• [Required task] Please copy the material word for word, from its first line up to and including the line containing "color calibration: illuminant".

• [Data provided]

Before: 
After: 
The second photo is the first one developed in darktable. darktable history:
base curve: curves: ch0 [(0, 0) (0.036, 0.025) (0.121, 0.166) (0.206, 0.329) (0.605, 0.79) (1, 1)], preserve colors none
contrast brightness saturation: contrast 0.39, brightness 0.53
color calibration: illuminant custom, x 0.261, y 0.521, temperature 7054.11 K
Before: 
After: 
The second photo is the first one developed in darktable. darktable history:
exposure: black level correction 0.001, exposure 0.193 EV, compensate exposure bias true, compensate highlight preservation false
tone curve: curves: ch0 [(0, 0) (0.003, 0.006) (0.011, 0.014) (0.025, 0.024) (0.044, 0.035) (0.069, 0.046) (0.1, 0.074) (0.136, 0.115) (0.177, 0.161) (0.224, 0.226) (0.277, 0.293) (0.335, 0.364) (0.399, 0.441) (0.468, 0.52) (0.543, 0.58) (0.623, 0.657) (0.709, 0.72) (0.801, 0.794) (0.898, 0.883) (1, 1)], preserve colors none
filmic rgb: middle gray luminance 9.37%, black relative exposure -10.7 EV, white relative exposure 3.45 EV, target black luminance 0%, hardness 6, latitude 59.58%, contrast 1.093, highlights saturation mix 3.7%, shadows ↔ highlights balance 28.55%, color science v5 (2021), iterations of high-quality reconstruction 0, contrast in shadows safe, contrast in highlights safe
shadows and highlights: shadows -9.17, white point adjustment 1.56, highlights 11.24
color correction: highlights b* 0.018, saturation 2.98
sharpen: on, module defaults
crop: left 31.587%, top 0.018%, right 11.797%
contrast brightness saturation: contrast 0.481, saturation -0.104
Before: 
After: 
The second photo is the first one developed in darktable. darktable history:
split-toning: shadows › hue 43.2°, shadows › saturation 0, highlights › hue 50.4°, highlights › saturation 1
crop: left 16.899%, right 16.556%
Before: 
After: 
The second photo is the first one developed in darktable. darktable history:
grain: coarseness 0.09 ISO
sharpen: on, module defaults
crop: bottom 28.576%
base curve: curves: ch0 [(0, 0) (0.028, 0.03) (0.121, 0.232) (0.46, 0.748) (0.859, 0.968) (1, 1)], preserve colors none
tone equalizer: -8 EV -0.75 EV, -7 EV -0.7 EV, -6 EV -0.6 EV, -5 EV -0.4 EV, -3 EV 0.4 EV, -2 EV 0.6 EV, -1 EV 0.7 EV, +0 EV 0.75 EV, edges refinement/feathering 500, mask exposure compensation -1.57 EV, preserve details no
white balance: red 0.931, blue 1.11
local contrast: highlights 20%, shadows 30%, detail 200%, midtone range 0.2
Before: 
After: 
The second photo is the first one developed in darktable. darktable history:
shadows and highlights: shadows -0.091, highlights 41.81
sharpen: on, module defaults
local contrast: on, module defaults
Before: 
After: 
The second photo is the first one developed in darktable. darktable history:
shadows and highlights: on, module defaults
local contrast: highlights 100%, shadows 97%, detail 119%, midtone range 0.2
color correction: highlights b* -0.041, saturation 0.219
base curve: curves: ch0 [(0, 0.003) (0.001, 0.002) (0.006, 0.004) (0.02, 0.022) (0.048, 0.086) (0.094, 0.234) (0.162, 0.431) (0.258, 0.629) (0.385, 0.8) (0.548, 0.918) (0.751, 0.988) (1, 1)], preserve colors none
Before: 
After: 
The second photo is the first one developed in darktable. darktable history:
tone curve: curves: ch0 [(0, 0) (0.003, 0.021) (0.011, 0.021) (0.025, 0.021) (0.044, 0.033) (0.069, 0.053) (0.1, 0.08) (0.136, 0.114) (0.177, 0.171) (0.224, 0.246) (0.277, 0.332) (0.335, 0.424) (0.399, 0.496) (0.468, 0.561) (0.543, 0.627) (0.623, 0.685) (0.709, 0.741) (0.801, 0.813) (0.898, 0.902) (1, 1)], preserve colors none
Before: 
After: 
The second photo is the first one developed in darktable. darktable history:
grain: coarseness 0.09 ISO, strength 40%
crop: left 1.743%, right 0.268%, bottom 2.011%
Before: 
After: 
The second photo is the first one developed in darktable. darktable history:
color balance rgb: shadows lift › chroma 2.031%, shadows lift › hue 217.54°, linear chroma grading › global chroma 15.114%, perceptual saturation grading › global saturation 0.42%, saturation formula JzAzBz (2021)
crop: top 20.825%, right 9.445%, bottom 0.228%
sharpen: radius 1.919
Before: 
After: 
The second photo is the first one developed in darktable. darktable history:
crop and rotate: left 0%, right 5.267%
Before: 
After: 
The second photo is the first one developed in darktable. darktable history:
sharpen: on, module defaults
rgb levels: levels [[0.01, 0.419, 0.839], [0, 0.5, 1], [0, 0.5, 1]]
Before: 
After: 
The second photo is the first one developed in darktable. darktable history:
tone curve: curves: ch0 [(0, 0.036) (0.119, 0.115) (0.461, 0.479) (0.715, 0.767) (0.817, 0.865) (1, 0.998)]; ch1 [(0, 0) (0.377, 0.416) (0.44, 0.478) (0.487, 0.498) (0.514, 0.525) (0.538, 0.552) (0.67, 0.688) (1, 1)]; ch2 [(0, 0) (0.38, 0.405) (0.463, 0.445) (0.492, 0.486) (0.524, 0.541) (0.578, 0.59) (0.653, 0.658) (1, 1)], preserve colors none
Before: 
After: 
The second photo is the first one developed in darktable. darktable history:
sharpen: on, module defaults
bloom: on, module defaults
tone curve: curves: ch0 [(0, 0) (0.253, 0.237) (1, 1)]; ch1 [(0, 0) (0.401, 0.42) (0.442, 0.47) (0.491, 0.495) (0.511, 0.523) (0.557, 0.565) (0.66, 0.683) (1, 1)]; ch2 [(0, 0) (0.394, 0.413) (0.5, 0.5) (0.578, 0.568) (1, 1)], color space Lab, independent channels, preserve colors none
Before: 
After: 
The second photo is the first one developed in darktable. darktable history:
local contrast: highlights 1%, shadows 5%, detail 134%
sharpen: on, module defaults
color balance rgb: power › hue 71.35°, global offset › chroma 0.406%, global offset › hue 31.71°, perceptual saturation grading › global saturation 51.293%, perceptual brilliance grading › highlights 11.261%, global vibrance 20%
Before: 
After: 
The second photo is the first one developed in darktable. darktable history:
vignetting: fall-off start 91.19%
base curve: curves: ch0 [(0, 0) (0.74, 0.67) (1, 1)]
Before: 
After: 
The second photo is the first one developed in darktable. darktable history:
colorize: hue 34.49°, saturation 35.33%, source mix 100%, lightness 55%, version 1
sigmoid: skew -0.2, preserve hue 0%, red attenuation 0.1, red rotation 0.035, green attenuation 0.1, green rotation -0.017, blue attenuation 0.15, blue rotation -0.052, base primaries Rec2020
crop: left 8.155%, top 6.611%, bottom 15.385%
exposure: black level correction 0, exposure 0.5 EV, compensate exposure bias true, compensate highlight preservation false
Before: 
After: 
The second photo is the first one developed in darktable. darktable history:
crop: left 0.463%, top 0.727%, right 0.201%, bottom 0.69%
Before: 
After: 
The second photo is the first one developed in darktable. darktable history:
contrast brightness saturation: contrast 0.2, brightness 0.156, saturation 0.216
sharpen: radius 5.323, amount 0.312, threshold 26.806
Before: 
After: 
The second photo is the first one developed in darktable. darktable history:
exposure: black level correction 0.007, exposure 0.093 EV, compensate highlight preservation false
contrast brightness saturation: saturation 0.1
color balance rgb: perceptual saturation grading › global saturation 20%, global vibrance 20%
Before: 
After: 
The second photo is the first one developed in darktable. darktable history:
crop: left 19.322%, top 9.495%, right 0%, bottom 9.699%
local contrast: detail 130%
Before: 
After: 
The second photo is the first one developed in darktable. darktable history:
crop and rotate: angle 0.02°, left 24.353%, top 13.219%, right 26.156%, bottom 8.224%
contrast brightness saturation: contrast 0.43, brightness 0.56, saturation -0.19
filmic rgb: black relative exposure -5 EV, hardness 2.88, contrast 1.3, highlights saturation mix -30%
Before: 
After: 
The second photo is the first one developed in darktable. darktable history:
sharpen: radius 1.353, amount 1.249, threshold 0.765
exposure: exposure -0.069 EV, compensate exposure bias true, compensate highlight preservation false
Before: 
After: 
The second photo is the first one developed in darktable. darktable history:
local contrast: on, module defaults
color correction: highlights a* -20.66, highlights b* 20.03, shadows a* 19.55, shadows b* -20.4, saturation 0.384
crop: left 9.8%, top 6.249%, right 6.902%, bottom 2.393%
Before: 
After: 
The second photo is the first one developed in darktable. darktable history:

• [The solution]
Before: 
After: 
The second photo is the first one developed in darktable. darktable history:
base curve: curves: ch0 [(0, 0) (0.036, 0.025) (0.121, 0.166) (0.206, 0.329) (0.605, 0.79) (1, 1)], preserve colors none
contrast brightness saturation: contrast 0.39, brightness 0.53
color calibration: illuminant custom, x 0.261, y 0.521, temperature 7054.11 K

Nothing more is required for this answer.